Повести и рассказы писателей Румынии (Войкулеску, Деметриус) - страница 100

— Очень вкусно.

— Тогда я принесу полную тарелку.

Но ей не хотелось уходить, она пристально вглядывалась в мое лицо, коснулась его пальцем.

— Ты еще больше загорел. Говорят, на мотоцикле очень быстро загорают. Это плохо, что меня не берет солнце?

— Нет, — ответил я. — А ты считаешь, что плохо?

— Самой-то мне все равно. Просто подумалось, вдруг я тогда нравилась бы тебе больше. Я очень хочу тебе нравиться.

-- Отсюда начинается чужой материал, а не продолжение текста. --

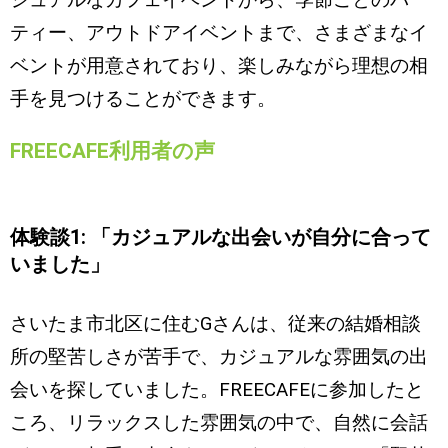
ジュアルなカフェイベントから、季節ごとのパー
ティー、アウトドアイベントまで、さまざまなイ
ベントが用意されており、楽しみながら理想の相
手を見つけることができます。
FREECAFE利用者の声
体験談1: 「カジュアルな出会いが自分に合って
いました」
さいたま市北区に住むGさんは、従来の結婚相談
所の堅苦しさが苦手で、カジュアルな雰囲気の出
会いを探していました。FREECAFEに参加したと
ころ、リラックスした雰囲気の中で、自然に会話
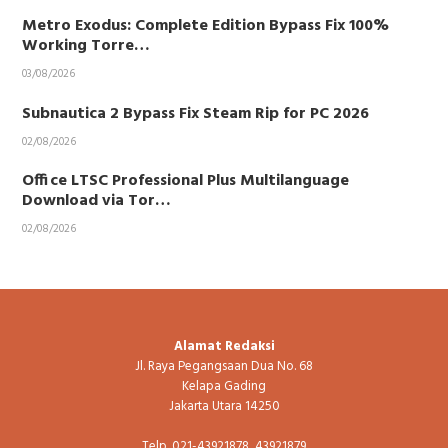
Metro Exodus: Complete Edition Bypass Fix 100%
Working Torre…
03/08/2026
Subnautica 2 Bypass Fix Steam Rip for PC 2026
02/08/2026
Office LTSC Professional Plus Multilanguage
Download via Tor…
02/08/2026
Alamat Redaksi
Jl. Raya Pegangsaan Dua No. 68
Kelapa Gading
Jakarta Utara 14250
Telp. 021-43921878, 43921879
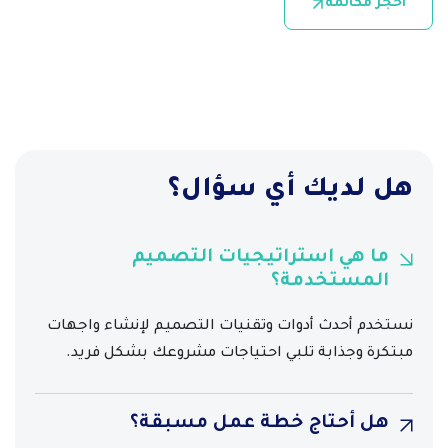
احجز مكالمة
هل لديك أي سؤال؟
ما هي استراتيجيات التصميم
المستخدمة؟
نستخدم أحدث أدوات وتقنيات التصميم لإنشاء واجهات
مبتكرة وجذابة تلبي احتياجات مشروعك بشكل فريد.
هل أحتاج خطة عمل مسبقة؟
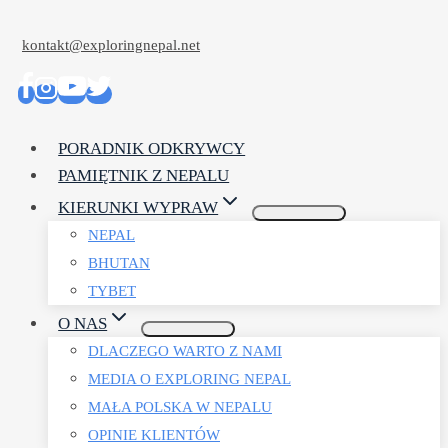
Przejdź
kontakt@exploringnepal.net
do
treści
PORADNIK ODKRYWCY
PAMIĘTNIK Z NEPALU
KIERUNKI WYPRAW
NEPAL
BHUTAN
TYBET
O NAS
DLACZEGO WARTO Z NAMI
MEDIA O EXPLORING NEPAL
MAŁA POLSKA W NEPALU
OPINIE KLIENTÓW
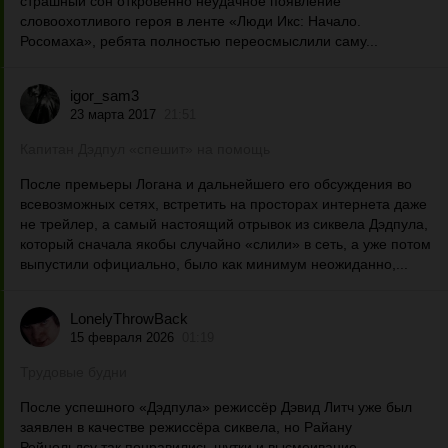
страшный сон откровенно неудачное появление
словоохотливого героя в ленте «Люди Икс: Начало.
Росомаха», ребята полностью переосмыслили саму...
igor_sam3
23 марта 2017
21:51
Капитан Дэдпул «спешит» на помощь
После премьеры Логана и дальнейшего его обсуждения во
всевозможных сетях, встретить на просторах интернета даже
не трейлер, а самый настоящий отрывок из сиквела Дэдпула,
который сначала якобы случайно «слили» в сеть, а уже потом
выпустили официально, было как минимум неожиданно,...
LonelyThrowBack
15 февраля 2026
01:19
Трудовые будни
После успешного «Дэдпула» режиссёр Дэвид Литч уже был
заявлен в качестве режиссёра сиквела, но Райану
Рейнольдсу так понравились шутки и высмеивание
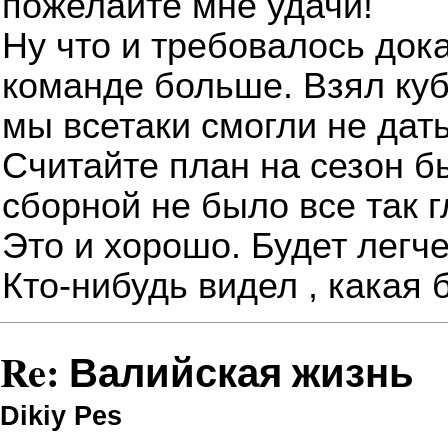
пожелайте мне удачи!
Ну что и требовалось док
команде больше. Взял куб
мы всетаки смогли не дать
Считайте план на сезон б
сборной не было все так г
Это и хорошо. Будет легч
Кто-нибудь видел , какая 
Re: Валийская жизнь
Dikiy Pes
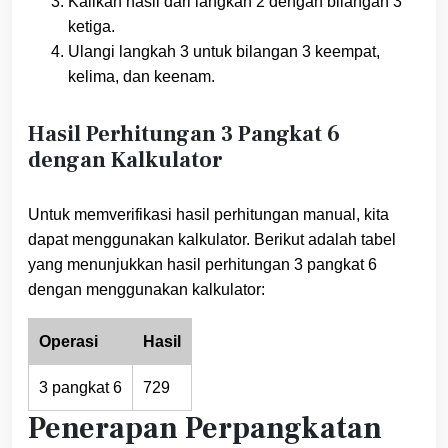
Kalikan hasil dari langkah 2 dengan bilangan 3
ketiga.
Ulangi langkah 3 untuk bilangan 3 keempat,
kelima, dan keenam.
Hasil Perhitungan 3 Pangkat 6
dengan Kalkulator
Untuk memverifikasi hasil perhitungan manual, kita
dapat menggunakan kalkulator. Berikut adalah tabel
yang menunjukkan hasil perhitungan 3 pangkat 6
dengan menggunakan kalkulator:
Operasi
Hasil
3 pangkat 6
729
Penerapan Perpangkatan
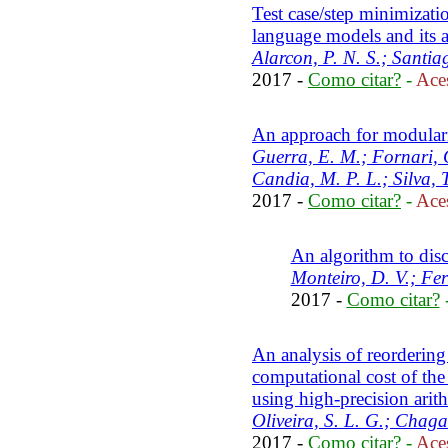
Test case/step minimizat
language models and its a
Alarcon, P. N. S.; Santia
2017 -
Como citar?
-
Aces
An approach for modulari
Guerra, E. M.; Fornari, G
Candia, M. P. L.; Silva, T
2017 -
Como citar?
-
Aces
An algorithm to disco
Monteiro, D. V.; Fer
2017 -
Como citar?
An analysis of reordering
computational cost of the
using high-precision arit
Oliveira, S. L. G.; Chaga
2017 -
Como citar?
-
Aces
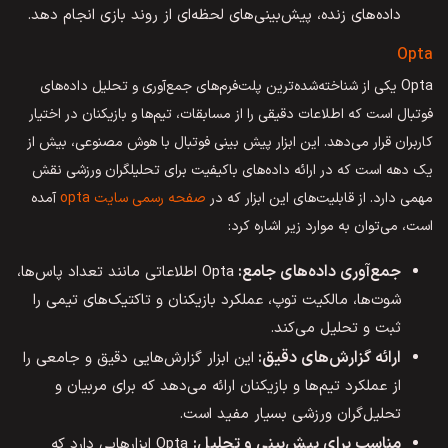
داده‌های زنده، پیش‌بینی‌های لحظه‌ای از روند بازی انجام دهد.
Opta
Opta یکی از شناخته‌شده‌ترین پلت‌فرم‌های جمع‌آوری و تحلیل داده‌های
فوتبال است که اطلاعات دقیقی را از مسابقات، تیم‌ها و بازیکنان در اختیار
کاربران قرار می‌دهد. این ابزار پیش بینی فوتبال با هوش مصنوعی، بیش از
یک دهه است که در ارائه داده‌های باکیفیت برای تحلیلگران ورزشی نقش
مهمی دارد. از قابلیت‌های این ابزار که در
صفحه رسمی سایت opta
آمده
است، می‌توان به موارد زیر اشاره کرد:
جمع‌آوری داده‌های جامع:
Opta اطلاعاتی مانند تعداد پاس‌ها،
شوت‌ها، مالکیت توپ، عملکرد بازیکنان و تاکتیک‌های تیمی را
ثبت و تحلیل می‌کند.
ارائه گزارش‌های دقیق:
این ابزار گزارش‌هایی دقیق و جامعی را
از عملکرد تیم‌ها و بازیکنان ارائه می‌دهد که برای مربیان و
تحلیل‌گران ورزشی بسیار مفید است.
مناسب برای پیش‌بینی و تحلیل:
Opta ابزارهایی دارد که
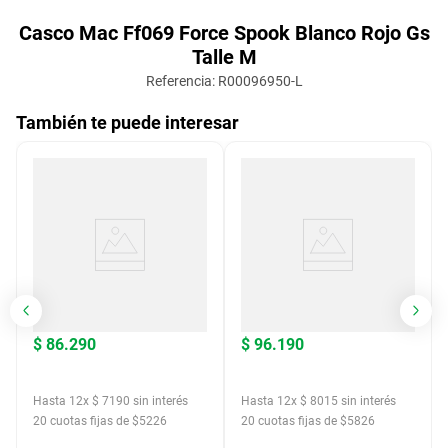
Casco Mac Ff069 Force Spook Blanco Rojo Gs
Talle M
Referencia
:
R00096950-L
También te puede interesar
$
86
.
290
$
96
.
190
Hasta
12
x
$
7190
sin interés
Hasta
12
x
$
8015
sin interés
20
cuotas fijas de $
5226
20
cuotas fijas de $
5826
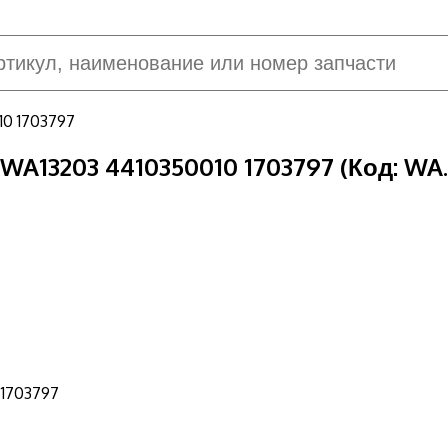
 WA13203 4410350010 1703797
(Код:
WA.
 1703797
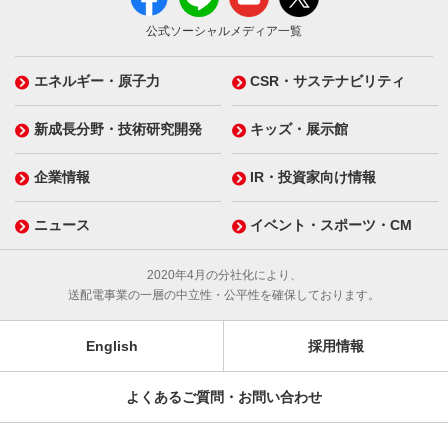
公式ソーシャルメディア一覧
エネルギー・原子力
CSR・サステナビリティ
新成長分野・技術研究開発
キッズ・展示館
企業情報
IR・投資家向け情報
ニュース
イベント・スポーツ・CM
2020年4月の分社化により、
送配電事業の一層の中立性・公平性を確保しております。
English
採用情報
よくあるご質問・お問い合わせ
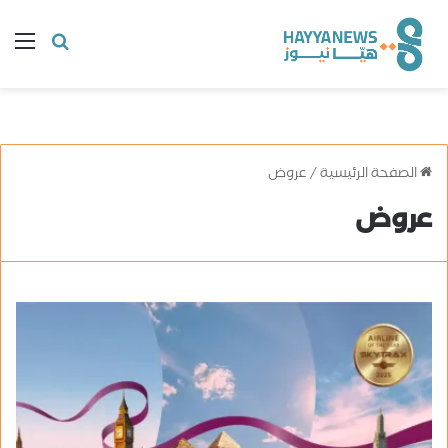
البحث
ال
عن
الصفحة الرئيسية
/
عروض
عروض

То, что она мне нравится, она знала отлично, я повторял ей это тысячу раз. Но ей хотелось услышать это снова. Я стиснул зубы, напомнил себе, что у меня болит голова и что я очень устал. По дороге, громко сигналя, промчалась машина, облако пыли окутало забор, и на мгновение обе калитки исчезли в пыли. Но Кати не обратила на это внимание, ее широко открытые глаза ждали ответа. Руку свою она прижала к моей. И у меня мелькнула запоздалая мысль, что сегодня мне ни за что нельзя было выходить; я предчувствовал, что-то должно случиться.

— Думаешь, такой ты мне не нравишься? — прервал я долгую паузу.

— А может, действительно думаю!

Я прекрасно отдавал себе отчет, что, если б она не любила так своего мужа, она никогда бы не дошла из-за него до такого падения. И все же ее немая мольба, как уже не раз, захватила меня врасплох. Я, выпрямившись, стоял на кирпичах, солнце слепило глаза, запах горячей смолы словно тонкой пленкой обволакивал мои ноздри, губы. Голову нестерпимо жгло солнце.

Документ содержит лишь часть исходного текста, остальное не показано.